Mixi has a more or less even sex distribution, with slightly more females. Most users are in the 18 to 30 age bracket and live in Tokyo and other larger cities within Japan. It opened its PC platform in August 2009, and its mobile platform in October of the same year. There are more than 800 applications for the PC platform and about 400 for the mobile one.
With is open platform, overseas 3rd party developers have entered into their network. Reku’s Farmville clone has been massively successful on the platform, with about 5.1 million users. Active developers include Rekoo, Yicha, DeNA, Cybird, HappyElements, Drecom, Kaiying, Rockyou, 5Fen, and others.
Mixi established a subsidiary in Shanghai in 2008, called MixiU. Mixi has also recently invested in a number of Chinese enterprises, pulling them in to develop games for their Japanese platform. Mixi has an iPhone app, Mixi Touch, and there are also a number of 3rd party Mixi clients listed in the Japanese App Store. Unlike GREE and DeNA, however, Mixi has yet to produce any games of its own.
Other Social Platforms
Facebook only has 1.33 million users in Japan currently, a relatively small number. Twitter, however, is spreading like a wildfire, with even the most basic of mobiles integrating its functionality.
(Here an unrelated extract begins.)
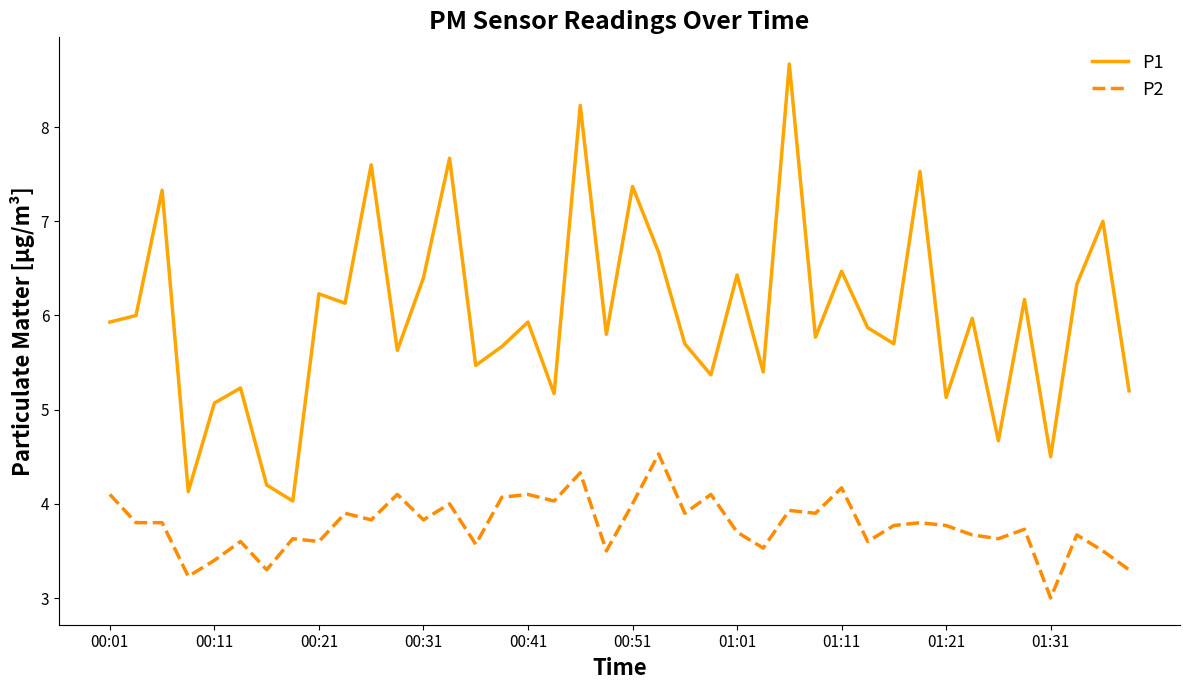

Which series has the largest range (max minus min)?

P1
As of February of this year, it already had 5 million users.
DeNA is working with Yahoo! Japan to form a completely new social network, Yabage-Town. Yahoo! Japan claims 24.11 million active users, but third party analysis points out these are mostly from older demographics.
CyberAgent’s Ameba has 10 million active users, most of which use their blog platform. The company also has a virtual world service, Pigu, and a microblog service.
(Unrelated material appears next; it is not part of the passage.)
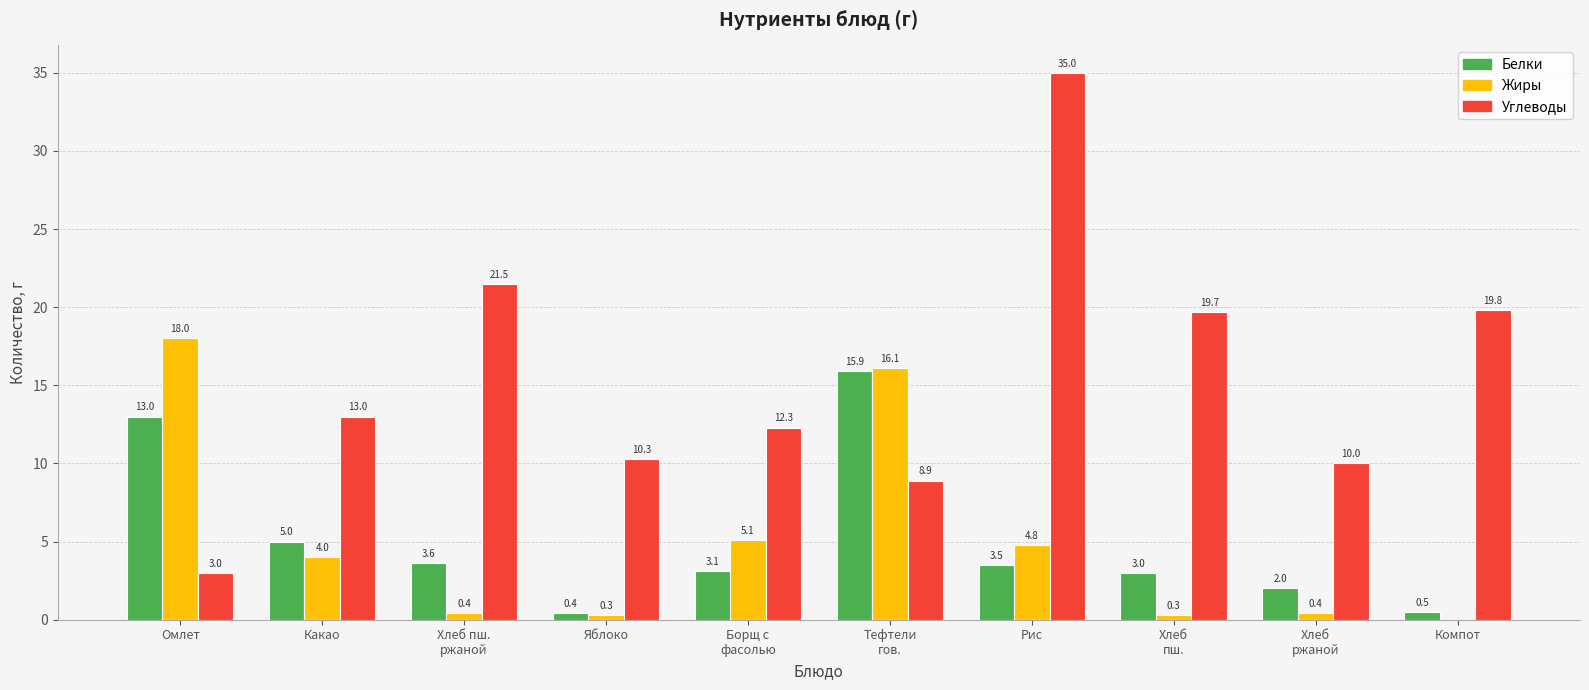

Is it true that Углеводы equals 2.1 at Хлеб
ржаной?

False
Korean game company Hangame’s Japanese subsidiary announced 32.39 million registered users, but analysis has pointed out that there are a very large number of duplicate accounts on the service.
Zygna took an investment of 150 million USD from Softbank Capital for a joint-venture to distribute social games in Japan. Zynga also purchased Japananese social game developer Unoh in August to help its entry into the Japanese market.
The Internet Social Circle in Japan
Besides Mixi, DeNA, and GREE, there are a number of Japanese firms actively investing in overseas development, including Infinity Venture Partners, one of the investors in Rekoo and Qpod which was recently acquired by Groupon.
The biggest event in the Japanese scene currently is IVP’s Infinity Venture Summit (IVS), which takes place twice a year, once in the north and once in the south of Japan. It brings together industry luminaries from both Japan and abroad.